***** Passage provided

Hi Felix
At the moment, my toolchain of choice is pen-and-paper.
I'd like to have a reasonably clear idea of the necessary micro-
architectural features before starting to write code. One thing I have
decided upon is that I would start with a fully microcoded design.
No doubt it will be SLOW, but that's something to improve upon later...
isn't Uxn meant to stay around for 100+ years? :)
This way it will be also easier to catch up if the ISA still evolves.
And it might turn out to be a design simple enough to be understandable
_in full_ by a hobbyist. I think there would be value in that.
Once it does come to writing the code, I might look at some of the
fancy modern HDLs, or just go with SystemVerilog. I would be targeting
the (awesome) Yosys toolchain and the open-hardware ULX3S board.
I'll report back when I have something tangible to show off ;)
Just one question... is there any kind of test suite for the Uxn ISA?
The tougher, the better -- or basically any body of CPU-heavy code that
I could throw at a prototype implementation to test it for compliance/
regressions, as that's always a big concern in logic designs.
Appreciate your interest!
Best,
Martin
> At the moment, my toolchain of choice is pen-and-paper.
That's the best toolchain, indeed. :-)
> Just one question... is there any kind of test suite for the Uxn ISA?> The tougher, the better -- or basically any body of CPU-heavy code that> I could throw at a prototype implementation to test it for compliance/> regressions, as that's always a big concern in logic designs.
There is projects/utils/test.tal in the uxn repository and I've found this
via awesome-uxn: https://github.com/DeltaF1/uxn-instruction-tests
That's all I personally know of, there might be more.
felix
Pen & Paper is definitely the way to go for this :) I'd love to follow
along, it's also things I know nothing about, but I'd like to learn
more about hardware.

**********
***** Provided records

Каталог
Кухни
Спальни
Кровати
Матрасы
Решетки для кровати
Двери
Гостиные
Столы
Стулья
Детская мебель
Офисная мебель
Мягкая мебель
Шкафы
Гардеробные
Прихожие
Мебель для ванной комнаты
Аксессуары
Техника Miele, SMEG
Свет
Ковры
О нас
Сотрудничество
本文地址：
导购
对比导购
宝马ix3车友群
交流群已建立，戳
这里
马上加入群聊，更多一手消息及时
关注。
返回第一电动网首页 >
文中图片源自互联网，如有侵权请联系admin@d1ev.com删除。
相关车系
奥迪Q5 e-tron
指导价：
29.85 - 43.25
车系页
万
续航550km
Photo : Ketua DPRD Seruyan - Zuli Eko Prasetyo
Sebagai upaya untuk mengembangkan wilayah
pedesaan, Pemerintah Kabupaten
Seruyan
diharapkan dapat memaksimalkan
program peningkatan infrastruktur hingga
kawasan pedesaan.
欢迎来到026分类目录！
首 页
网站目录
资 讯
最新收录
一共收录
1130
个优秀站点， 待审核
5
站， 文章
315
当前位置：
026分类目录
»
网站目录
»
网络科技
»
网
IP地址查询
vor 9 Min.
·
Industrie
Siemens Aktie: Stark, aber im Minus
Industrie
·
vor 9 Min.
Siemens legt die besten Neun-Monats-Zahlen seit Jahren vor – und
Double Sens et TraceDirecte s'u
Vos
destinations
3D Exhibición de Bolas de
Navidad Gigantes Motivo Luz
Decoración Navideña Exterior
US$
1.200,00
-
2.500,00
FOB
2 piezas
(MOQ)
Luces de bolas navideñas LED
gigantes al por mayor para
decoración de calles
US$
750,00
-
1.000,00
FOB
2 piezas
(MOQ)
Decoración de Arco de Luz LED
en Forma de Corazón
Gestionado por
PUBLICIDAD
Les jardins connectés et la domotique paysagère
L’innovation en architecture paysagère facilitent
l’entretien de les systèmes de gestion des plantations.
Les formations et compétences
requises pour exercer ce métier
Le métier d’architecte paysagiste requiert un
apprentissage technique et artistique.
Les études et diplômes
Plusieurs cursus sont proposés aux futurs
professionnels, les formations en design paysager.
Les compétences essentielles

**********

What to do:
1. Answer these questions about the Uxn hardware thread, one line each:
(a) What kind of design does Martin decide to start with?
(b) Which board would Martin be targeting?
(c) Which file in the uxn repository does felix point to as a test?
2. From the Uxn hardware thread, list everything Martin says he might use or target once he starts writing code.
3. Extend the Uxn hardware thread by writing what comes after its final message.

Per-task answers:
1.
(a) A fully microcoded design.
(b) The open-hardware ULX3S board.
(c) projects/utils/test.tal

2.
- Some of the fancy modern HDLs
- SystemVerilog
- The Yosys toolchain
- The ULX3S board

3.
This testing program only requires that you have the DEO and EQU
opcodes to get started:
https://git.sr.ht/~rabbits/uxn5/tree/main/item/etc/tests.tal
Hello again
I am getting closer to having a baseline implementation of bulk of
the CPU spec, meaning all instructions, stacks, RAM+device memories and
the 3 System traps. Thus far implemented as a hardware model in Python:
https://github.com/mcejp/lux
(you will see very quickly that this is not just another
run-of-the-mill emulator :)
There is a long road ahead both in terms of hardware feasibility and
execution speed (I haven't even added a direct datapath from Top-of-
Stack to ALU... not good!)
I have not started documenting things, either.
Synthesizable code is still far off, but if you're curious, you can
start playing around with the model today and probably find a good
number of bugs. Instructions are in the README. Right now the CPU can
run all of uxn-instruction-tests, and most of Devine's tests.tal
(choking only on the stack under/overflow)
I used Hylang to build my microcode, by the way. It's a very neat
LISP-in-Python, perfect for DSLs and worth checking out.
(I hope that this time my reply does not spawn yet another thread :|
Sorry.)
I'm thrilled to see this come together, I don't have the internet
bandwidth to clone anything at this moment, but I'm excited to follow
along the repo until we sail back to civilisation.
You're the first person to use the uxntal test rom, do you have any
suggestion that you'd like to see, I haven't really shared it yet, and
I'd love to improve it if possible.
There's also no uxntal implementation guide, if you have some
pointers, or places that tripped you, let me know. I'd like to take
this opportunity to better document the project as well.
Since you're not planning on covering devices, would something like
busy beaver help you test things out? Are you using LED lights or
something to validate if a program is working?
The test rom is going to be immensely helpful, I’m working on reimplementing uxn in rust, as a project.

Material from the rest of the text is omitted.